I am inclined to say “no” (although I never said that on a tour). After three-and-a-half years as a student here, I have found evidence to indicate that the unique schedule presents no merit over our semester school counterparts. If every Block convened for its full three hours and assigned a regular amount of homework relative to the time spent in class (the American system adopts a standardized ratio of roughly one hour of homework for two credit hours of classtime), our course loads would run parallel to non-Block Plan institutions.

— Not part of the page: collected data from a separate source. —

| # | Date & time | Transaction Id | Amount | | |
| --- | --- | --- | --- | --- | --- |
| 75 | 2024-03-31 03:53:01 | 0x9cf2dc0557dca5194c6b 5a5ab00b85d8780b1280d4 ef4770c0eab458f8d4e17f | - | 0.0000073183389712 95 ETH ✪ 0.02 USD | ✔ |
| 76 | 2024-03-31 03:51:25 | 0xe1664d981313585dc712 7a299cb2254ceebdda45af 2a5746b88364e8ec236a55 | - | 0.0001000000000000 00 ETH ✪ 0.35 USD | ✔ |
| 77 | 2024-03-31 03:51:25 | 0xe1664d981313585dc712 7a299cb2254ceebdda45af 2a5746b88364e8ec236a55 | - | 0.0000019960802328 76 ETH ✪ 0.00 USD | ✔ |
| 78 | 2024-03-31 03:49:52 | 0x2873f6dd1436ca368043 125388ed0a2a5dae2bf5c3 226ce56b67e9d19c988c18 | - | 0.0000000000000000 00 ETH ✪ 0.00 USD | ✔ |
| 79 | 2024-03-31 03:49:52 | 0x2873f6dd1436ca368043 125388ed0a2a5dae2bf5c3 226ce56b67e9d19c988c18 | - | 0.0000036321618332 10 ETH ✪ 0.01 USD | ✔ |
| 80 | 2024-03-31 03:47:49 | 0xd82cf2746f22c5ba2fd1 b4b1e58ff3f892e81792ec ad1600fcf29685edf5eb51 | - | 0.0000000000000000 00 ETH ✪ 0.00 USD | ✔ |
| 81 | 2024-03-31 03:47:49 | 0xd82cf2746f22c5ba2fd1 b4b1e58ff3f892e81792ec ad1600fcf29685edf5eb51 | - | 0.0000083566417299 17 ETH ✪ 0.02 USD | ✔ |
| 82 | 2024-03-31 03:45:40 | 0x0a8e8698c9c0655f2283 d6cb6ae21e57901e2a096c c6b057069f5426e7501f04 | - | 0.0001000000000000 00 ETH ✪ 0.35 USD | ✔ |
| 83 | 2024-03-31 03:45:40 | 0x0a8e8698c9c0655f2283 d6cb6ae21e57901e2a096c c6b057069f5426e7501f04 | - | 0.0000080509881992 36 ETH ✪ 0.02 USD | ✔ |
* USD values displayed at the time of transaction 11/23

But of the 33 blocks I’ve taken, fewer than half began at 9:00. Classes with a later start time rarely went past noon. Depending on the department, daily homework could range from five hours to fewer than 30 minutes. Projects, truncated by a due date never more than four weeks out, are more often submitted as outlines instead of finished products.
Presentation assignments stand out as the most infamous. I have witnessed a huge variety in quality across students’ PowerPoints and Google Slides. The days of class dedicated to presentations often produce a marathon of tedium as unmotivated students vomit assorted facts and theories.
In all fairness, I started college in the pandemic and studied economics. As such, I have limited evidence to indicate Block Plan academics have outright failed to teach and instruct. Instead, I charge the system with an intellectual misdemeanor: inconsistency.
It is something I didn’t fully understand until recently but something I first learned before I enrolled. As a high school senior quarantined in my house in the late spring of 2020, I chatted with a junior at CC to learn about the college. When I asked how Blocks can remain so different in substance but similar in difficulty, the student laughed—they do not.
Just a few months later, I told the Career Center that I wanted to learn more about six different majors I was interested in. Ranging from ecology to economics, computer science to creative writing, I had absolutely no idea what I wanted to do with my time at CC.
Now, seven semesters later, I still don’t know. Fareed Zakaria, weekly columnist at The Washington Post and host of CNN’s Fareed Zakaria GPS, wrote in his book that a “liberal education should give people the skills ‘that will help them get ready for their sixth job, not their first job.’”
With my sixth job, I want to be a late-night television host. But Zakaria is right—I have no idea about the first five.
Our classes provide little, if any, concrete understanding of pragmatism. Even so, my cognitive dissonance about proselytizing the Block Plan remained at a minimum because I felt that our system was self-correcting.
The best part of CC’s system isn’t three-hours-a-day in the afternoon, it’s the other 21 hours which remain at the disposal of students. I gave over 100 tours. My greatest challenge was conveying that sentiment.
I couldn’t tell proud parents and prospective students about how the school failed to provide me with a consistently high level of academic rigor. I couldn’t tell visitors I found hard knowledge, facts, and figures from textbooks, beyond the true benefits of undergraduate education.
So, when asked if the Block Plan works, I delicately try to let them know it does. And that you should not look in the classroom. Who knows what you might find there.
Instead, look in black box theaters and on early morning ski buses. Look in meeting rooms during dusk or dance halls after dark. Look out at the quad around lunchtime or inside the library in the early afternoon. You’ll find the Block Plan alive and well.